START Text under study

Weihenmayer also founded a group called No Barriers USA, which is dedicated to helping people turn disabilities into opportunities. Some people in Weihenmayer’s position might say, “Why me?” But his attitude towards adversity is to use it as an opportunity grow in unforeseen ways.
5. The human spirit is the most powerful force on earth
Beck Weathers was left for dead near the summit of Mt. Everest. The Texas native had been attempting to scale the heights of the world’s highest mountain when disaster struck in the form of a horrendous blizzard. Frozen as a log, Weathers survived winds up to 100 miles an hour and frigid temperatures that dipped below -40 Fahrenheit as he lay exposed to the elements overnight.
Four other climbers perished that night. Most of Weathers’ fellow hikers assumed he was doomed, too, since his skin was frostbitten as hard as “porcelain” and the storm that evening precluded moving him.

END Text under study
START Supplied entries

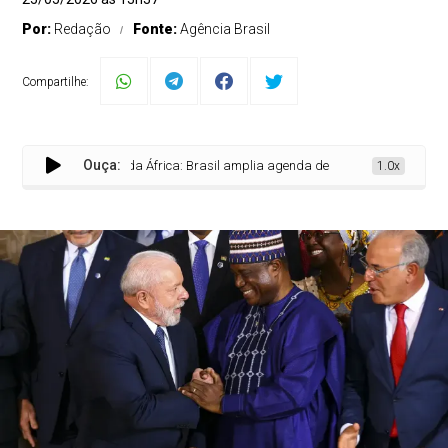
Por:
Redação
Fonte:
Agência Brasil
Compartilhe:
Ouça:
Dia da África: Brasil amplia agenda de integração com o continente
1.0x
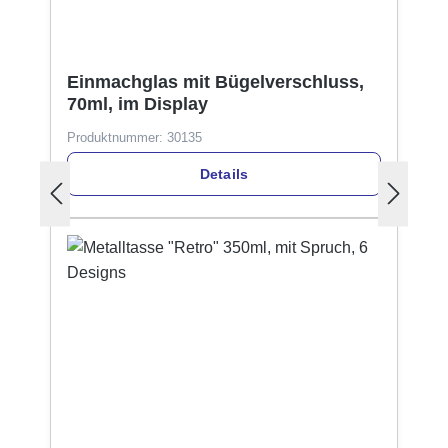
Einmachglas mit Bügelverschluss,
70ml, im Display
Produktnummer:
30135
Details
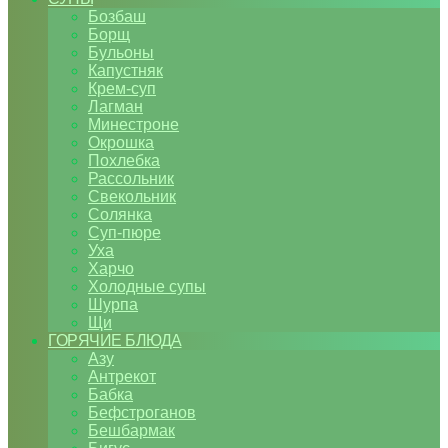
Бозбаш
Борщ
Бульоны
Капустняк
Крем-суп
Лагман
Минестроне
Окрошка
Похлебка
Рассольник
Свекольник
Солянка
Суп-пюре
Уха
Харчо
Холодные супы
Шурпа
Щи
ГОРЯЧИЕ БЛЮДА
Азу
Антрекот
Бабка
Бефстроганов
Бешбармак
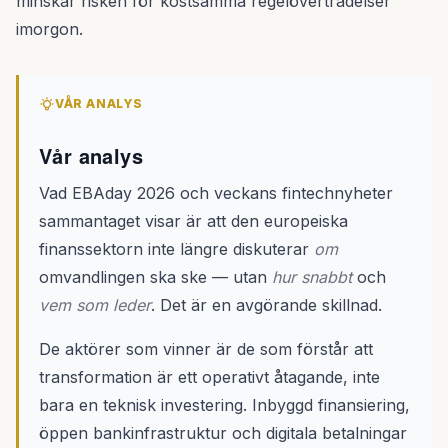
minskar risken för kostsamma regelöverträdelser
imorgon.
VÅR ANALYS
Vår analys
Vad EBAday 2026 och veckans fintechnyheter
sammantaget visar är att den europeiska
finanssektorn inte längre diskuterar
om
omvandlingen ska ske — utan
hur snabbt
och
vem som leder
. Det är en avgörande skillnad.
De aktörer som vinner är de som förstår att
transformation är ett operativt åtagande, inte
bara en teknisk investering. Inbyggd finansiering,
öppen bankinfrastruktur och digitala betalningar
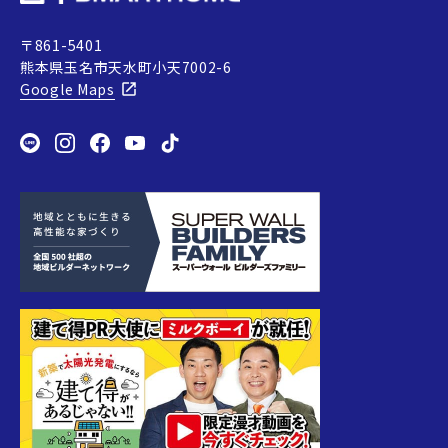
〒861-5401
熊本県玉名市天水町小天7002-6
Google Maps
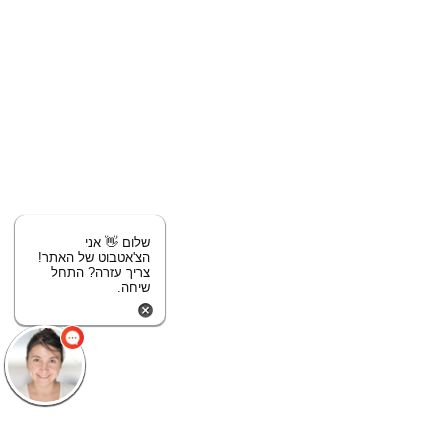
שלום 👋 אני
הצ'אטבוט של האתר!
צריך עזרה? התחל
שיחה.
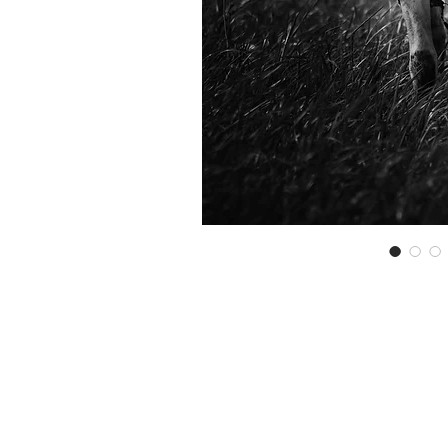
autorisé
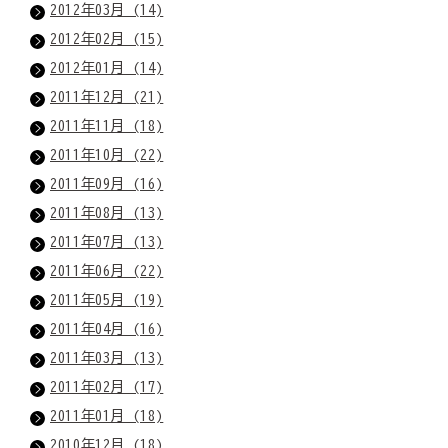
2012年03月 (14)
2012年02月 (15)
2012年01月 (14)
2011年12月 (21)
2011年11月 (18)
2011年10月 (22)
2011年09月 (16)
2011年08月 (13)
2011年07月 (13)
2011年06月 (22)
2011年05月 (19)
2011年04月 (16)
2011年03月 (13)
2011年02月 (17)
2011年01月 (18)
2010年12月 (18)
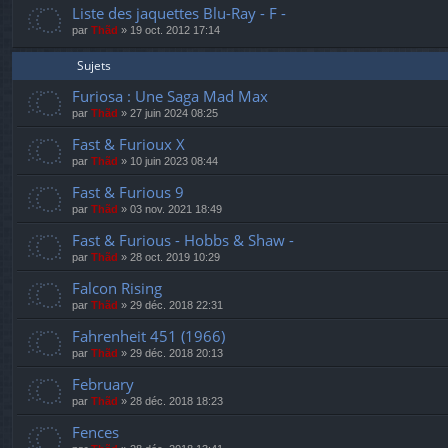
Liste des jaquettes Blu-Ray - F -
par
Thãd
»
19 oct. 2012 17:14
Sujets
Furiosa : Une Saga Mad Max
par
Thãd
»
27 juin 2024 08:25
Fast & Furioux X
par
Thãd
»
10 juin 2023 08:44
Fast & Furious 9
par
Thãd
»
03 nov. 2021 18:49
Fast & Furious - Hobbs & Shaw -
par
Thãd
»
28 oct. 2019 10:29
Falcon Rising
par
Thãd
»
29 déc. 2018 22:31
Fahrenheit 451 (1966)
par
Thãd
»
29 déc. 2018 20:13
February
par
Thãd
»
28 déc. 2018 18:23
Fences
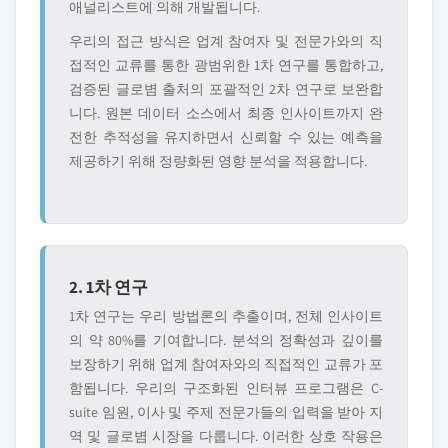
애널리스트에 의해 개발됩니다.
우리의 접근 방식은 업계 참여자 및 전문가와의 직
접적인 교류를 통한 광범위한 1차 연구를 통합하고,
검증된 글로볌 출처의 포괄적인 2차 연구로 보완합
니다. 원본 데이터 소스에서 최종 인사이트까지 완
전한 추적성을 유지하면서 신뢰할 수 있는 예측을
제공하기 위해 정량화된 영향 분석을 적용합니다.
2. 1차 연구
1차 연구는 우리 방법론의 추출이며, 전체 인사이트
의 약 80%를 기여합니다. 분석의 정확성과 깊이를
보장하기 위해 업계 참여자와의 직접적인 교류가 포
함됩니다. 우리의 구조화된 인터뷰 프로그램은 C-
suite 임원, 이사 및 주제 전문가들의 입력을 받아 지
역 및 글로볌 시장을 다룹니다. 이러한 상호 작용은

END Supplied entries

### Set of tasks
**a)** In the passage on overcoming adversity, how many other climbers died on the night Beck Weathers lay exposed near the summit of Mt. Everest?
**b)** Rewrite the paragraph of the passage on overcoming adversity that begins "Beck Weathers was left for dead" as a short list that keeps its main facts.

### Solutions to each task
**a)** Four other climbers died that night.

**b)**
- Beck Weathers, a Texas native, was left for dead near the summit of Mt. Everest.
- A horrendous blizzard struck while he was trying to climb the mountain.
- He lay exposed overnight, frozen like a log.
- He survived winds up to 100 miles an hour and temperatures below -40 Fahrenheit.